#### [INSTRUCTION]
With the images left out, print all of the records below exactly.

(Hardware project source files)
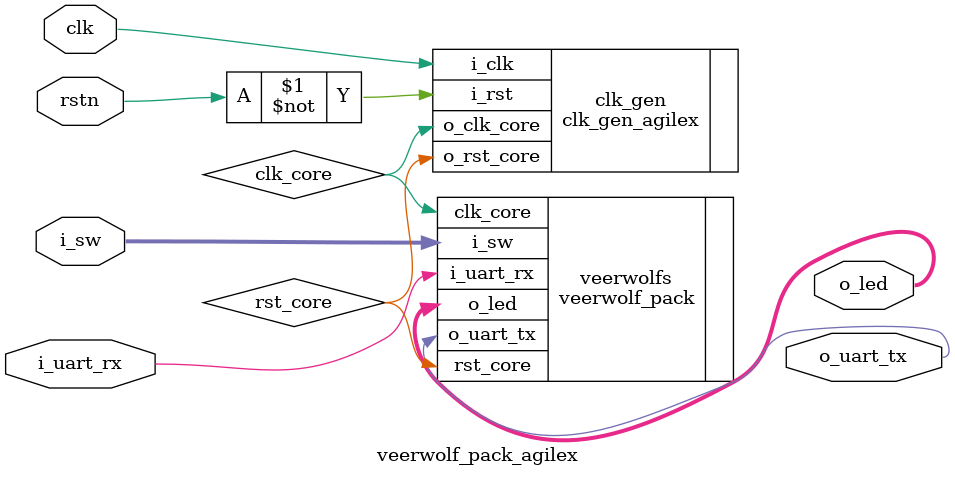
<source format=v>


`default_nettype none
module veerwolf_pack_agilex
  #(parameter bootrom_file = "pack_rom.vh",
    parameter cpu_type = "EL2")
   (input wire 	       clk,
    input wire 	       rstn,
    input wire 	       i_uart_rx,
    output wire        o_uart_tx,
    input wire [15:0]  i_sw,
    output reg [15:0]  o_led);

   wire [63:0] 	       gpio_out;
   reg [15:0] 	       led_int_r;

   wire 	 clk_core;
   wire 	 rst_core;

   clk_gen_agilex
     #(.CPU_TYPE (cpu_type))
   clk_gen
     (.i_clk (clk),
      .i_rst (~rstn),
      .o_clk_core (clk_core),
      .o_rst_core (rst_core));

   veerwolf_pack
     #(.pack_code (bootrom_file))
   veerwolfs
    (.clk_core (clk_core),
     .rst_core (rst_core),
     .i_uart_rx (i_uart_rx),
     .o_uart_tx (o_uart_tx),
     .i_sw (i_sw),
     .o_led (o_led));

endmodule

</source>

#### [RESULT]
<source format=v>


`default_nettype none
module veerwolf_pack_agilex
  #(parameter bootrom_file = "pack_rom.vh",
    parameter cpu_type = "EL2")
   (input wire 	       clk,
    input wire 	       rstn,
    input wire 	       i_uart_rx,
    output wire        o_uart_tx,
    input wire [15:0]  i_sw,
    output reg [15:0]  o_led);

   wire [63:0] 	       gpio_out;
   reg [15:0] 	       led_int_r;

   wire 	 clk_core;
   wire 	 rst_core;

   clk_gen_agilex
     #(.CPU_TYPE (cpu_type))
   clk_gen
     (.i_clk (clk),
      .i_rst (~rstn),
      .o_clk_core (clk_core),
      .o_rst_core (rst_core));

   veerwolf_pack
     #(.pack_code (bootrom_file))
   veerwolfs
    (.clk_core (clk_core),
     .rst_core (rst_core),
     .i_uart_rx (i_uart_rx),
     .o_uart_tx (o_uart_tx),
     .i_sw (i_sw),
     .o_led (o_led));

endmodule

</source>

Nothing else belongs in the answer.